Ta'am: Couscous from the Algerian South

Photo - see caption
Gardens of Tamantit, Algeria

The first of many fruit recipes, we hope, or recipes in which fruit is a key ingredient. We begin on an exotic note  with Saharan dates from Judith Scheele

The oases of southern Algeria mainly grow dates, which in the past used to be exchanged for other food-stuffs, such as grain. Nevertheless, dates remained the principal if not only ingredient of most meals, and are indispensable for creating the unique flavour of Saharan couscous.

Ingredients:
Couscous (about 1 lb/500gms for 4 people);  joint of mutton or lamb, about 2lbs/1kg (half shoulder is ideal; the meat needs to be in one piece and preferable with a bone); handful of dates;
2 oz ( 60gms) clarified sheep’s butter or ordinary butter; 3 large carrots; 1 large onion; 1 teaspoon tomato paste; oil for frying;  1 teaspoon cumin, 1 teaspoon paprika; salt to taste.

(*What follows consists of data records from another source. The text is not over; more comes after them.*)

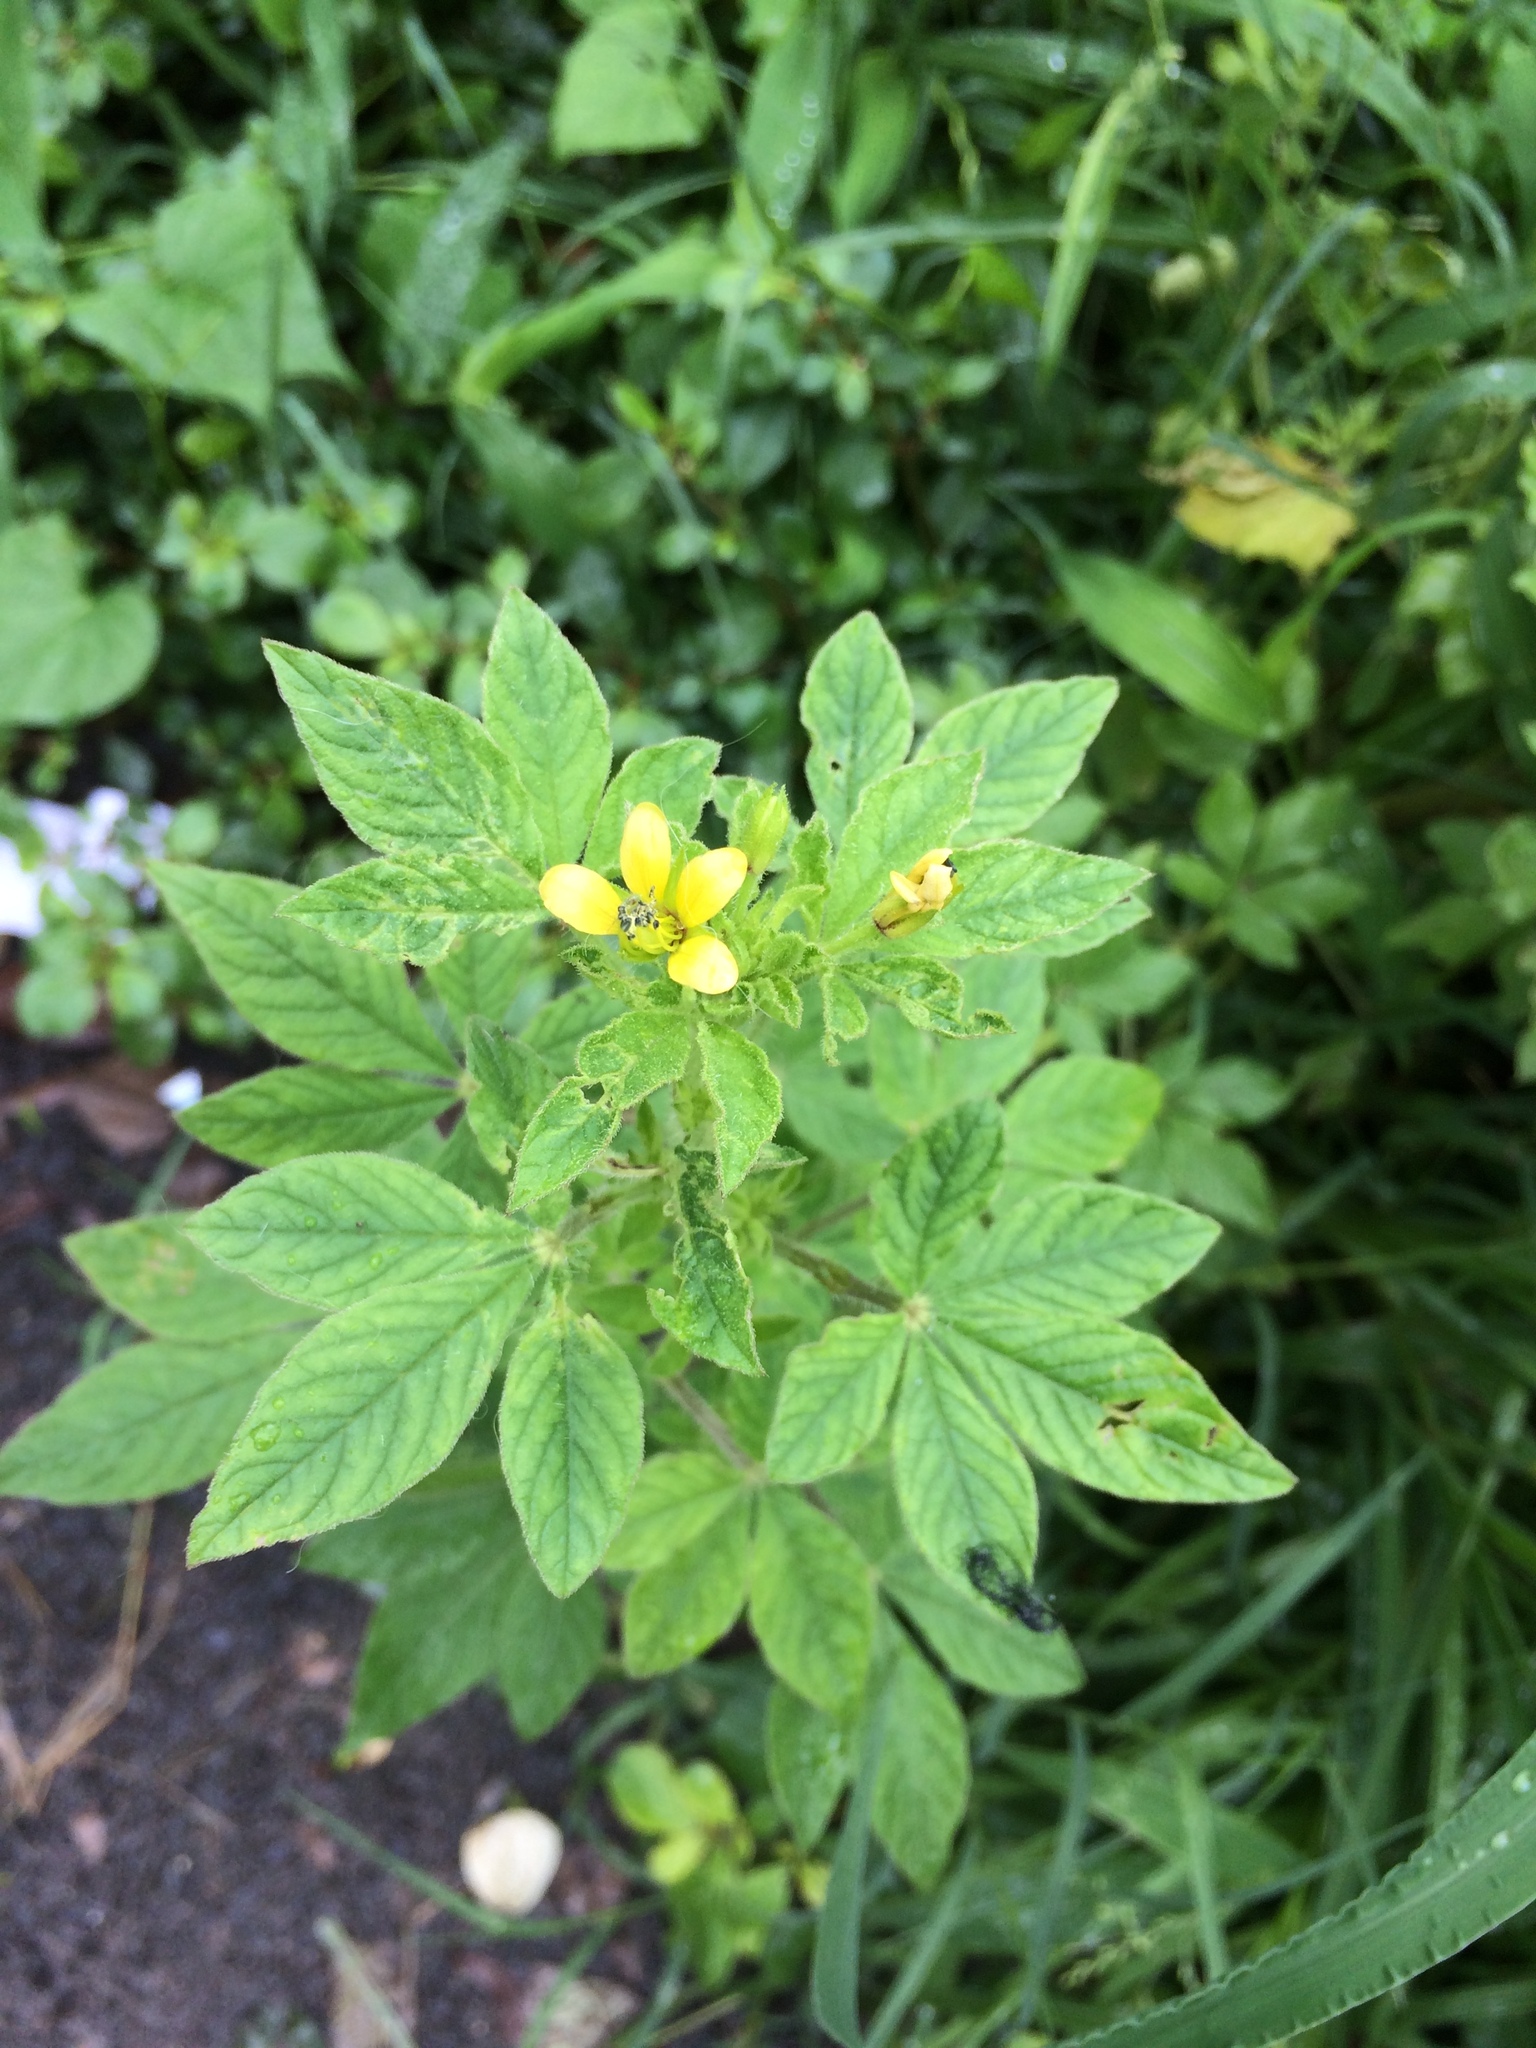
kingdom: Plantae
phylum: Tracheophyta
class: Magnoliopsida
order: Brassicales
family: Cleomaceae
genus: Arivela
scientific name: Arivela viscosa
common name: Asian spiderflower
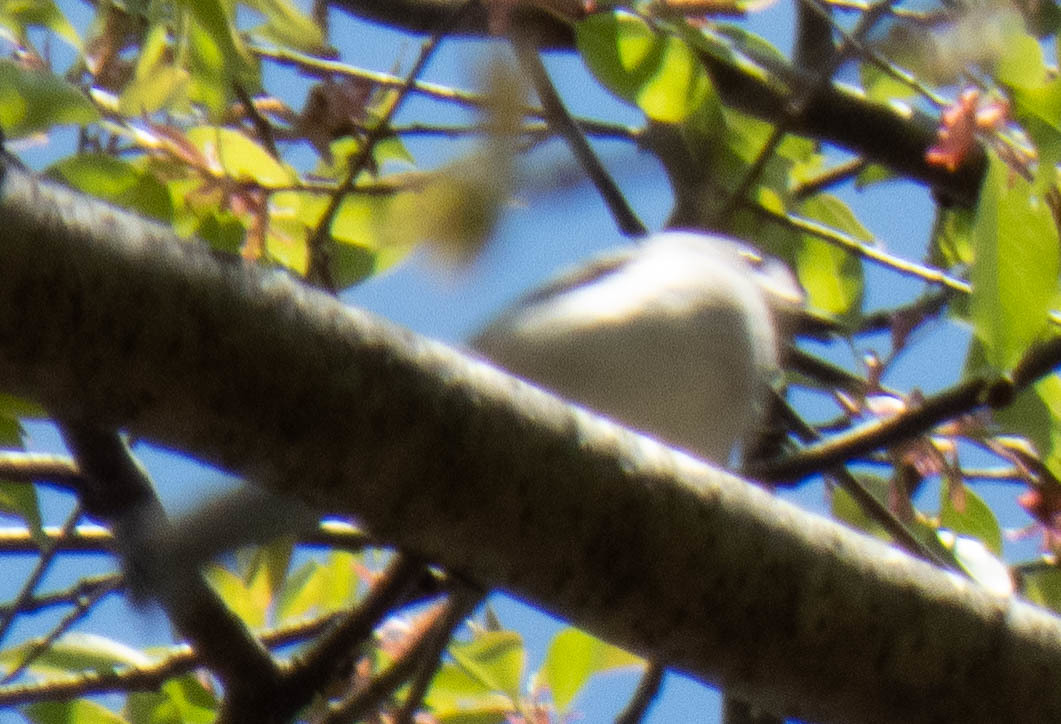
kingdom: Animalia
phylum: Chordata
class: Aves
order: Passeriformes
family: Paridae
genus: Baeolophus
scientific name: Baeolophus bicolor
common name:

Fry the meat, the finally chopped onions and the spices in a couscoussière, or saucepan over which you can steam the couscous. Add the carrots chopped into small chips; add tomato paste and plenty of water. When it boils, add the dates after taking out the stone and knead them in your hands. Turn the heat down, cover and cook for about 1 hour, or until the meat is very tender and falling off the bone.
Cook the couscous - place the couscous in the couscoussière over the meat, but first dampen it before putting on the lid so that it can steam for about  10-15 mins, until it is hot on top. Alternatively put the couscous in a sieve or colander that will fit over the top of the saucepan and cover it with a lid. While steaming, turn  the couscous over several times, mixing it with the sheep’s butter.
Serve in a large plate to be shared by all.

Travelling Saharans, away from home, would take dates mixed up with sheep’s butter and roasted semolina. This paste was shaped into balls called kabouch that could easily be carried in the hoods of their cloaks.

Ingredients: dates, clarified sheep’s butter, semolina
Roast the semolina with a bit of the butter. Meanwhile, take out the date stones; knead the dates into a paste, and mix them with plenty of sheep’s butter. Add the semolina as soon as it turns golden brown. Shape into balls or small cylinders.

In both recipes, the dates used should be of the drier variety, those that keep outside the fridge. The variety most commonly used in the Algerian Touat is the Hamira, or little red one.